Lastly, I should like to put to you something which I feel essential in the wake of the Helsinki report. The mandate given to the Commission was, as we mentioned earlier, to measure the extent to which current sporting structures can be safeguarded and the social function of sport maintained within the Community framework. The Commission's reply is clear: the Commission does not on its own have the means particularly the legal means to ensure that the current trends observed in sport will not undermine the present structures and social function of sport. An objective of this kind can be achieved only on the basis of close co-operation and converging efforts by the sports circles, states, the Community institutions and the whole of the sporting world. I therefore expect a lot from you.

Only an active partnership between the different players involved, yourselves, the Commission and the Member States, can help to preserve a European model of sport and safeguard a code of ethics to which we are all attached.

My objectives today

These are the things I want to discuss with you today.

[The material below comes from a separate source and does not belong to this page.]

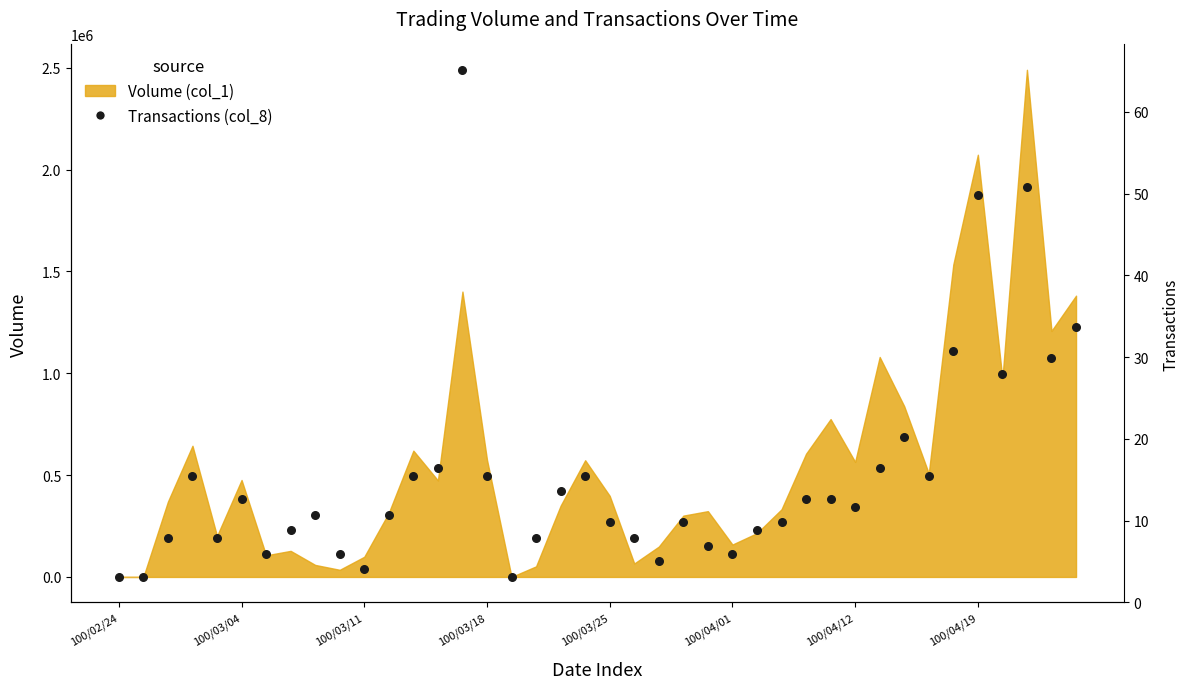

Which has a higher value, 24 or 25?

24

You will have understood from what I have said that the meeting of 17 April 2000, with you, the European sports federations, is for me an important moment in the shaping and preparation of my future initiatives. The federations are the organisations the most directly concerned by the way in which sport is shaping up in Europe. Developments in sport oblige them to make an effort to adapt to the new economic, social and political factors. The process of change is already under way. However, rather than being subjected to it, the sporting world must anticipate trends, monitor them and if possible shape them. This implies coming out of a defensive shell in the face of factors which are new or felt to be new: the growing influence of financial considerations, the dominant place of television, the application to sport of the fundamental principles of Community law. Sporting federations must adapt and devote their energy, not to resisting, but to putting forward proposals.

Today's meeting must lay down a marker in this process. I therefore invite you to voice your opinions so that we can :

carry out a review of the situation

identify approaches for the future, and

define areas of co-operation between the different partners involved.

I would in particular like to have an overview of how the federations carry out their general interest missions and, in particular, how they fulfil their social role. The areas which would warrant an exchange of views include:

solidarity (external: between federations, and internal: between different levels of practice),

training of young people,

support for young people aspiring to top level sport (supervision at school, for instance, or opportunities for pursuing a different channel),

efforts to cater for the disadvantaged categories of the population,

sports ethics in relation to the all-pervasive presence of economic interests.

It is on this basis, on the basis of today's discussions, that I propose to launch a study of how to maintain the European model of sport. In fact today's meeting is not the end but rather the start of a sustained long-term effort. It is now up to you to react and give us your view of things.

Thank you.

(1) Mrs Buffet, French Minister for Youth and Sport, at the first Parliamentary meetings on sport in Paris (National Assembly) on 22 March 2000.

(2) Cf. the decision of the German Bundesgerichtshos of 27 September 1999 on the transfer of an ice hockey player.